というが、「このあたり」とはどのあたりか。「東京は金持ちが多いと思った」と「なかなかひっかからない」は対応していないのに、無理矢理つなげている。「このあたり」は「なかなかひっかからない」を受けたものなのだろうが、では前段の「東京は金持ちが多いと思った」には何の意味があるのか。暗に、大阪は金持ちが少ないと言いたいのか。ならばそう書けばいいのに。実際、データとしてはどうなのか。当然比較すべきではないのか。それを、人間関係が濃密だの目標を持った生き方が大事だのと、東京人の大阪観で無理矢理まとめている。一見ほめてるからといって、だまされまい。
ちょっと調べたら、5月6日の毎日新聞にも似たようなの記事が載っていたようだ。

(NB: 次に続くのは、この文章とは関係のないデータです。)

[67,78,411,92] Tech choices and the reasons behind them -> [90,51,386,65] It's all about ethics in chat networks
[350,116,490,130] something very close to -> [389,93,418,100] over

しかも、他都市との比較も含めて。元記事は残っていないが、引用している方の記事がここに(「~じょいなす~ NEWSの女王」さん)。
こちらは一応東京人批判になるんだろうけど、「だまされやすい」「お人好し」って、なんかいい人みたいですなあ。ほんとかなあ。
しかし、比較の対象が、東京、大阪、愛知、北海道って、何で北海道? 普通こう来ると最後は福岡じゃないの? 福岡のデータを出すと論旨が崩れるような問題でもあったのではないだろうか?

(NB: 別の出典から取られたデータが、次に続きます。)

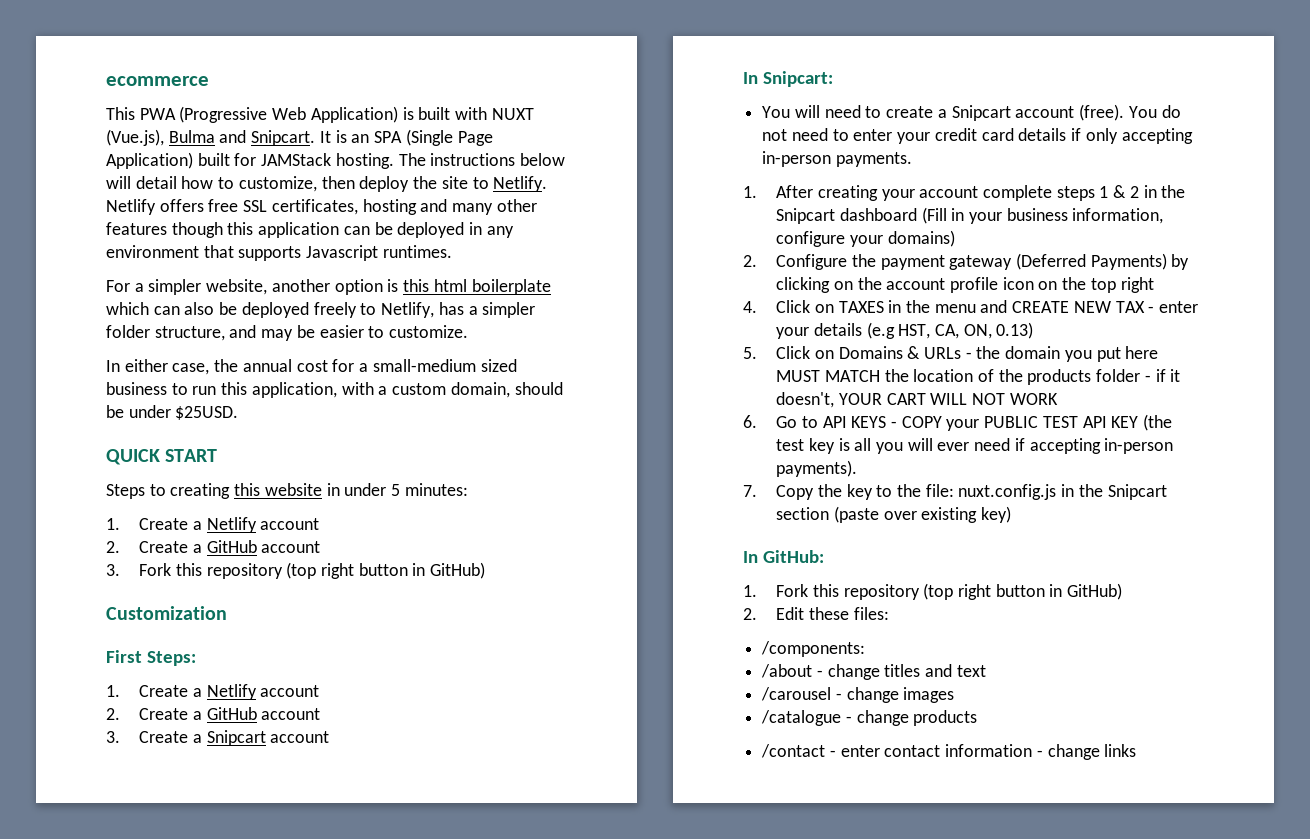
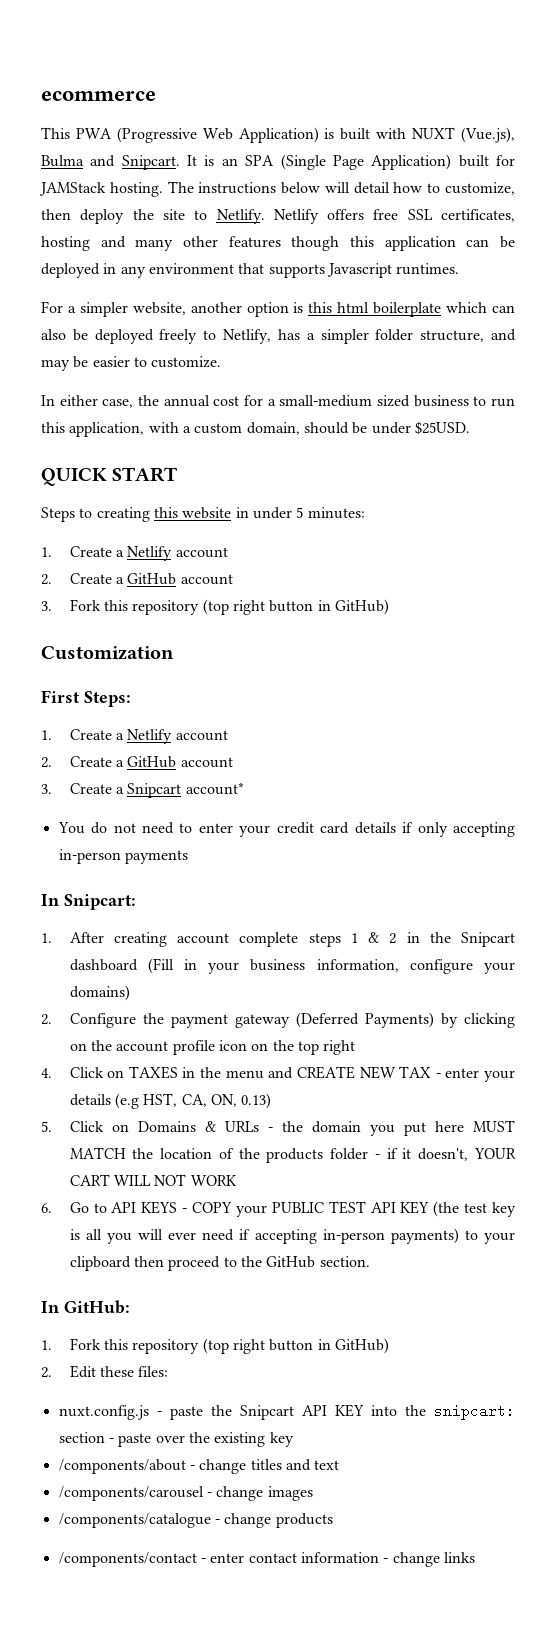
[270,731,330,743] [743,71,833,87] [762,104,1125,121] account // In Snipcart: // You will need to create a Snipcart account (free). -> [185,782,244,795] account* //
[835,152,912,167] payments. -> [124,850,188,864] [41,894,136,910] payments // In Snipcart:
[881,189,915,201] your -> (167, 939) none
[776,460,858,477] [743,484,1167,500] [776,506,1011,523] payments). // 7. Copy the key to the file: nuxt.config.js in the Snipcart section (paste over existing key) -> [390,1228,516,1244] [69,1256,370,1271] payments) to your clipboard then proceed to the GitHub section.
[761,641,866,657] [761,664,813,678] /components: // /about -> [58,1404,515,1420] [58,1432,294,1447] [58,1459,186,1474] nuxt.config.js - paste the Snipcart API KEY into the snipcart: section - paste over the existing key // /components/about
[761,687,832,701] /carousel -> [58,1486,204,1501] /components/carousel
[761,710,842,726] /catalogue -> [58,1513,211,1528] /components/catalogue
[761,744,826,758] /contact -> [58,1552,197,1567] /components/contact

さらに、この記事にコメントを寄せている「だで」さんがおっしゃっているように、だまされなかった人も含めた全体の電話件数がわからないから、単純に比較できないよな。全体の電話件数とだまされた件数の比較では、東京も大阪も似たようなものになるかもしれない。もっとも、だまされなかった人はあまり警察に通報しないだろうから、全体の正確なデータというのはないのかもしれないが。
さらに昔の記事で、これも元記事はなくブログからの引用なのだが、大阪で件数が少ないのは犯人達が大阪弁を使えないからという説もあった(「13Hz!」さん)。
なるほどそういった理由もあるだろうな。
さらに、上記の毎日の記事について、これが東京と大阪が逆の立場なら、決してこうした記事にはならないだろうと批判し、「大阪の記事見出しでよくやるように、【 振り込め詐欺 : 東京ワースト】 と、するべきである。」
と主張する、鋭いサイトも(「東京マスコミの偏向報道」さん)。
このサイト、東京中心のマスコミ報道の偏向ぶりを実例を挙げて暴いていて、なかなか興味深いです。